ACTIVITY:
Repeat precisely the span of lines below that opens with the line containing "Villas for sale in Eze" and closes with the line containing "Property in Saint-Tropez", both included.

Items listed in a dataset
* * *
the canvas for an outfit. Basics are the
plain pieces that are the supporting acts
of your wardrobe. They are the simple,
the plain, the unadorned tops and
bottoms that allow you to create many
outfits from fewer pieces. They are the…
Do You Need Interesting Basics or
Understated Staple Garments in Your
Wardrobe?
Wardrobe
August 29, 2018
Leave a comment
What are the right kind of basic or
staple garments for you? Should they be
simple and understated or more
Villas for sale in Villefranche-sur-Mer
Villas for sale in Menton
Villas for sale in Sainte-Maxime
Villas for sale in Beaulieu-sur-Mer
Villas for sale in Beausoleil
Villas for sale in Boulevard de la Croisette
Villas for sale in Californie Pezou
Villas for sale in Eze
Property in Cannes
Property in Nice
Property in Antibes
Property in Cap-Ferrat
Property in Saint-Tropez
* * *
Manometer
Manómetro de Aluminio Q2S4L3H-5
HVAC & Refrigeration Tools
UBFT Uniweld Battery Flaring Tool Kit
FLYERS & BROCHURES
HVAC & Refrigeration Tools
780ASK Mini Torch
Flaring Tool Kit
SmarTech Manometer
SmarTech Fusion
* * *
WRITTEN ANSWER:
Villas for sale in Eze
Property in Cannes
Property in Nice
Property in Antibes
Property in Cap-Ferrat
Property in Saint-Tropez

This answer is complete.